_EXERCISE SET_.
[1] In the arbitration case excerpt, on what date did the arbitrator issue the award?
[2] Carry the arbitration case excerpt forward, beginning right after its final sentence.

_SOURCE DOCUMENT_.
________________________

Several months after execution of these documents, disputes arose over insurance, accounting and payment matters. In February 1993, Petitioner filed a complaint in arbitration, claiming that Respondent breached the aforementioned agreements. He sought rescission of all five agreements. Respondent in turn filed a counterclaim for fraud, misrepresentation and breach of contract. He sought to rescind only the Employment Agreement and Covenant Not To Compete.

[259]*259The arbitrator issued an award on September 10, 1993. That award, inter alia, rendered the Employment Agreement and Covenant Not To Compete null and void, but gave full force and effect to the Asset Sale Agreement, Option Agreement, Security Agreement, and Lease. Petitioner appealed to the trial court, moving to vacate the arbitration award pursuant to RCW 7.04.160(4). After examining the five agreements, the trial court granted the motion to vacate, ruling

that the arbitrator had exceeded his power in granting piecemeal rescission and that it was causing substantial injustice to the parties. The Court determined that the parties had entered into a single contract which was not severable.

________________________

Dataset rows
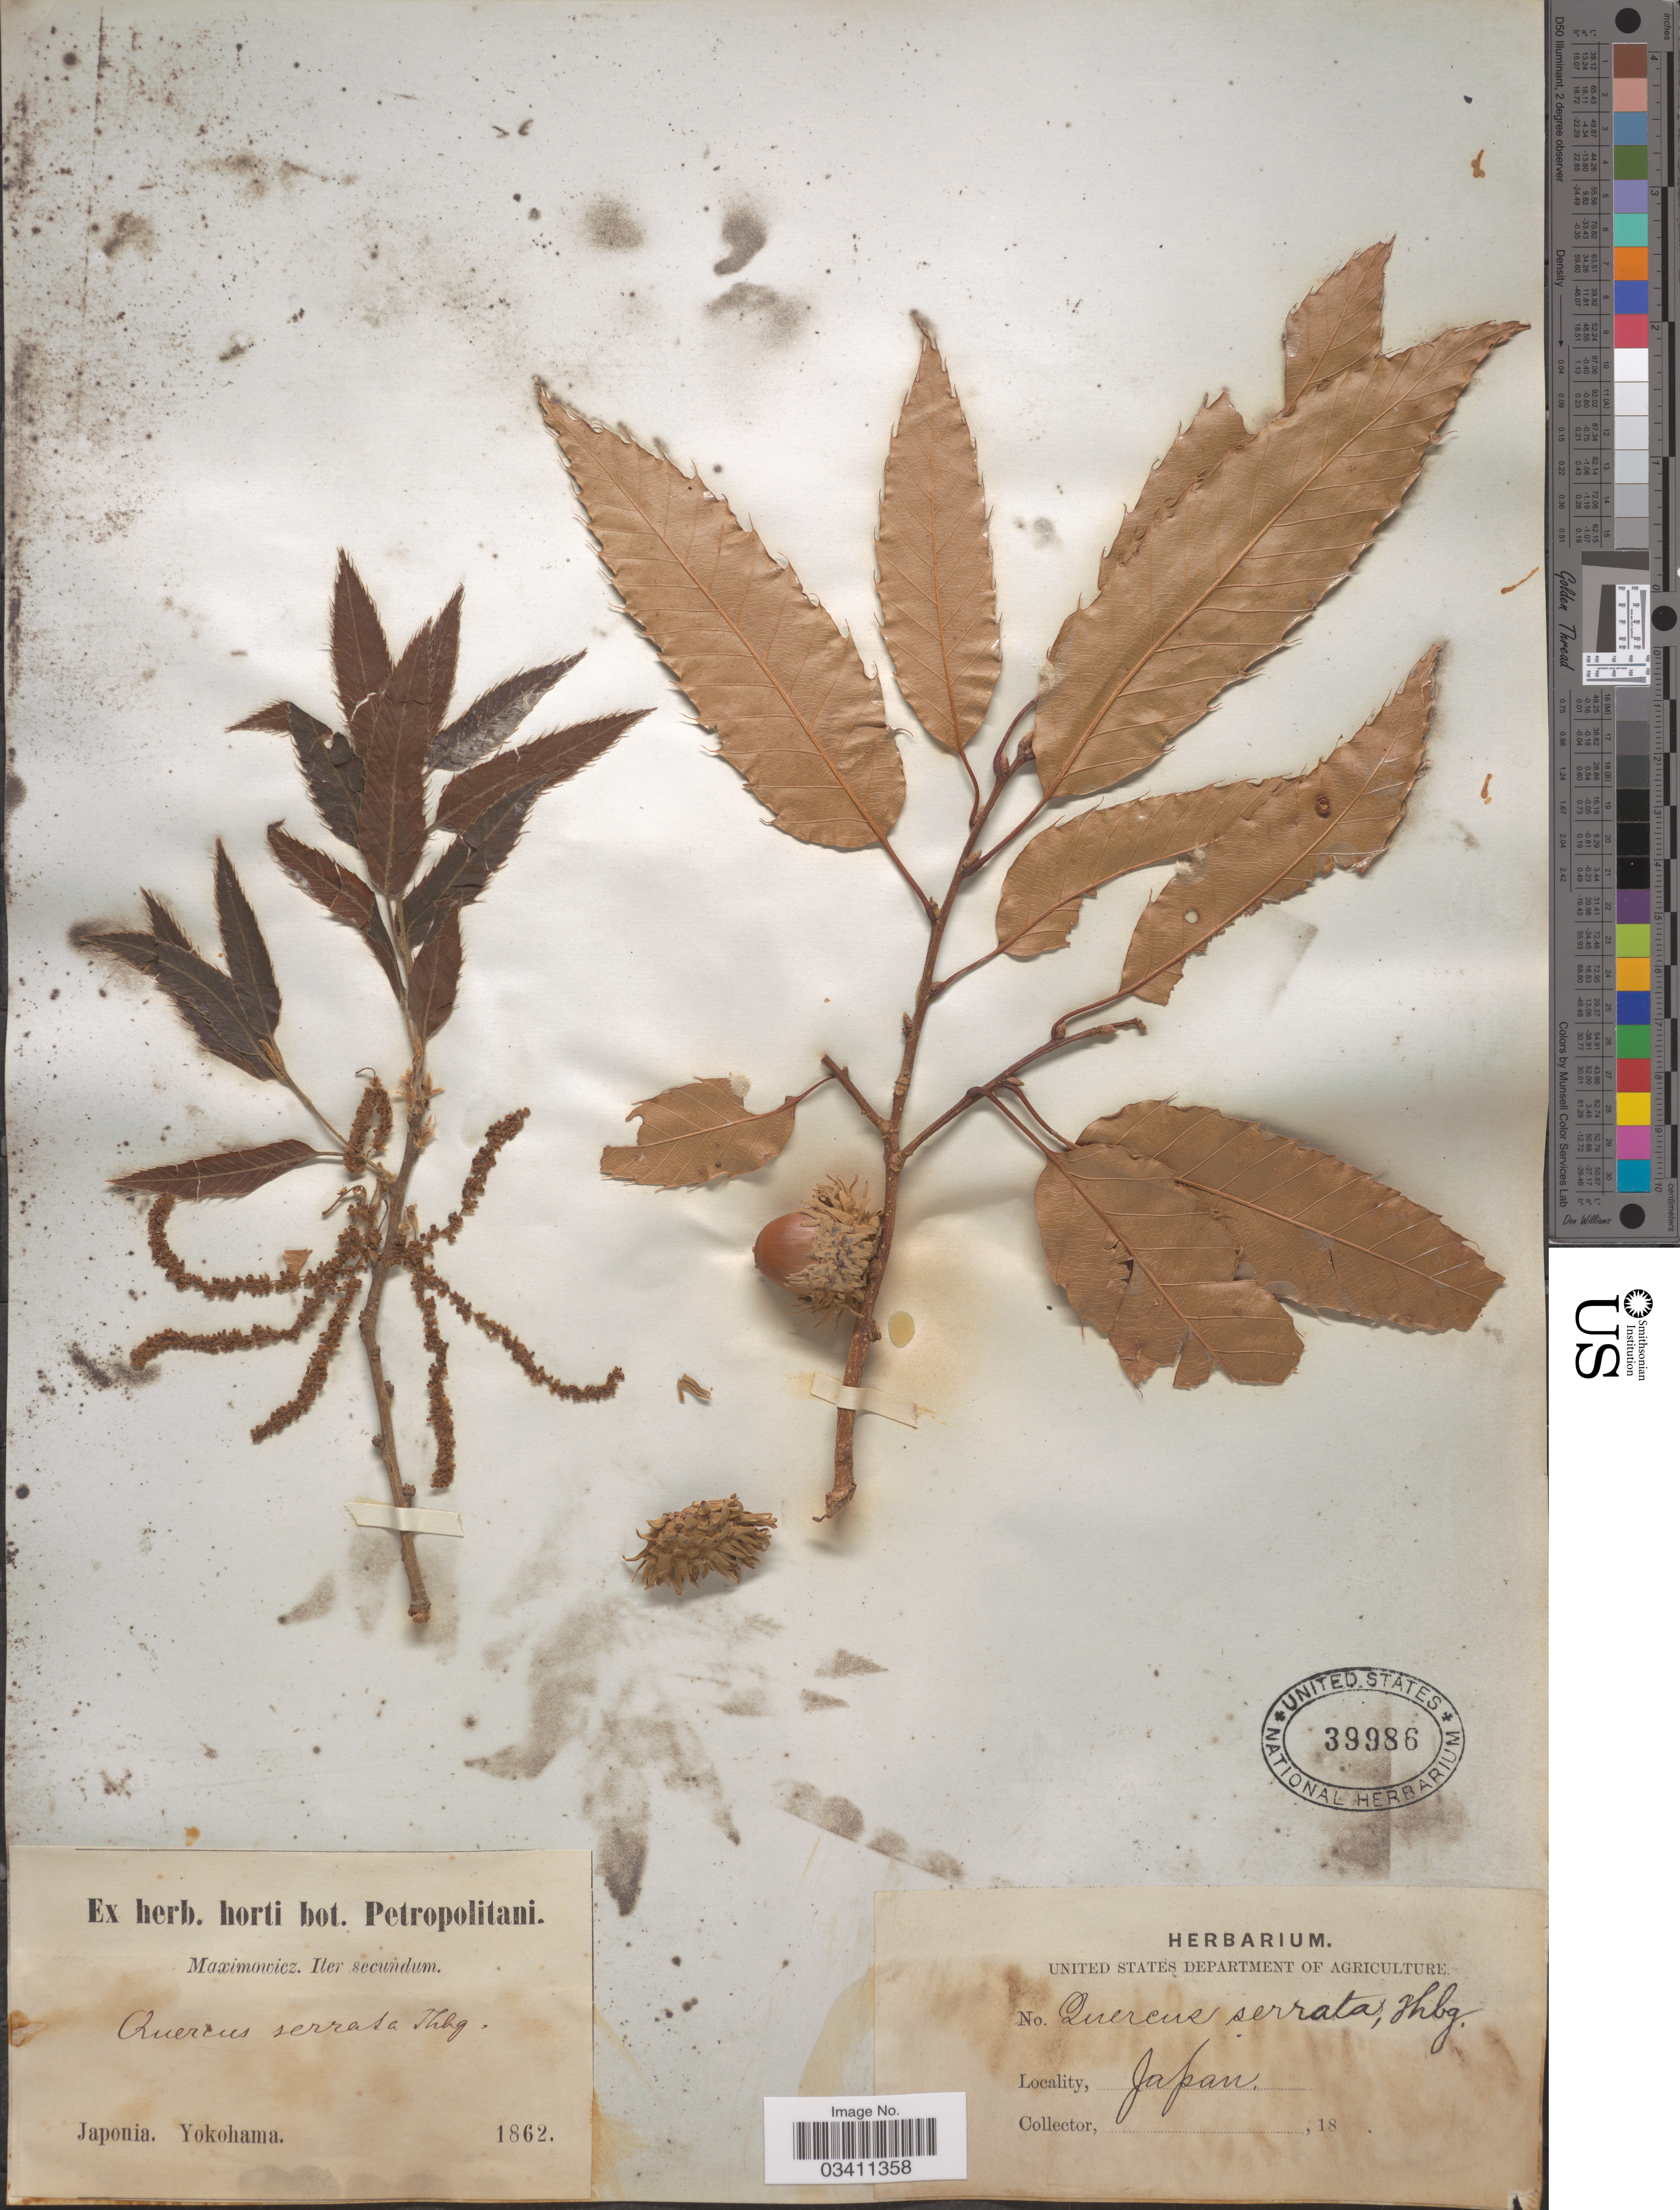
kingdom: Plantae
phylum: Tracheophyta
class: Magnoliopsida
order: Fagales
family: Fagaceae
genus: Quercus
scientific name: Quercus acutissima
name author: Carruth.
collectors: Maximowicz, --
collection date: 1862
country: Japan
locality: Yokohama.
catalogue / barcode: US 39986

________________________

_RESPONSES TO THE EXERCISE_.
[1] September 10, 1993.

[2]
Clerk’s Papers, at 1254-55 (Amended Narrative Report of Proceedings). Consequently, the trial court remanded the case to a new arbitrator for rearbitration.

Respondent subsequently appealed that ruling to Division One of the Court of Appeals, claiming that the trial court improperly examined the five agreements in reaching its conclusion that they constituted a single nonseverable contract. The Court of Appeals agreed with Respondent, reversed the trial court, reinstated the arbitrator’s award, and awarded Respondent attorney fees and costs incurred on appeal to both the trial court and the Court of Appeals. Boyd v. Davis, 75 Wn. App. 23, 876 P.2d 478 (1994). Thereafter, Petitioner filed a petition for discretionary review with this court.

I

A trial court derives its power to vacate an arbitration award from RCW 7.04.160(4), which provides:

In any of the following cases the court shall after notice and hearing make an order vacating the award, upon the application of any party to the arbitration:
(4) Where the arbitrators exceeded their powers, or so imperfectly executed them that a final and definite award upon the subject matter submitted was not made.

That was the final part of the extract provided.